#### MATERIALS PROVIDED

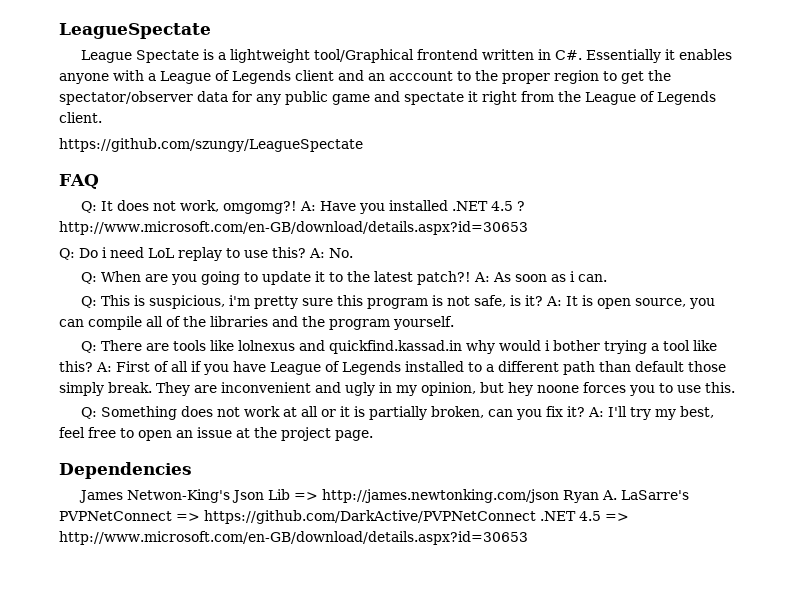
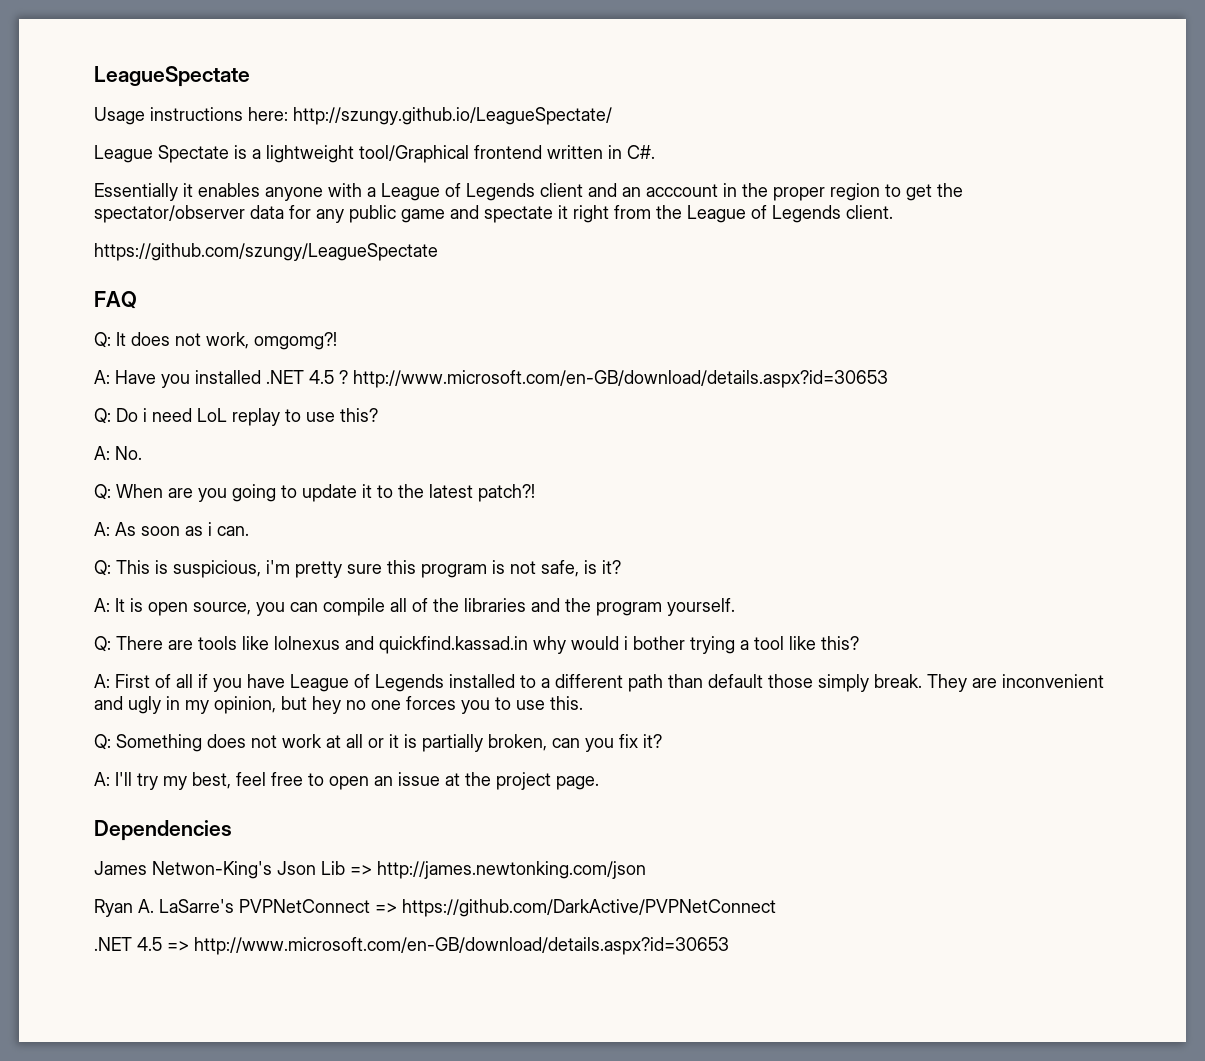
(211, 31) none -> [94,107,612,125] // Usage instructions here: http://szungy.github.io/LeagueSpectate/
(582, 55) none -> (655, 152) //
[457,71,471,81] to -> [723,183,737,197] in
(297, 207) none -> (337, 341) //
(306, 252) none -> (378, 415) //
(471, 278) none -> (535, 493) //
(543, 300) none -> (621, 567) //
(93, 366) none -> (859, 643) //
[537,385,579,393] noone -> [346,700,401,710] no one
(585, 411) none -> (662, 741) //
(559, 496) none -> (646, 870) //
(536, 517) none -> (776, 908) //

########

THE TASK
Copy every line that includes the string "none" from the material above.

COMPLETED EXERCISE
(211, 31) none -> [94,107,612,125] // Usage instructions here: http://szungy.github.io/LeagueSpectate/
(582, 55) none -> (655, 152) //
(297, 207) none -> (337, 341) //
(306, 252) none -> (378, 415) //
(471, 278) none -> (535, 493) //
(543, 300) none -> (621, 567) //
(93, 366) none -> (859, 643) //
(585, 411) none -> (662, 741) //
(559, 496) none -> (646, 870) //
(536, 517) none -> (776, 908) //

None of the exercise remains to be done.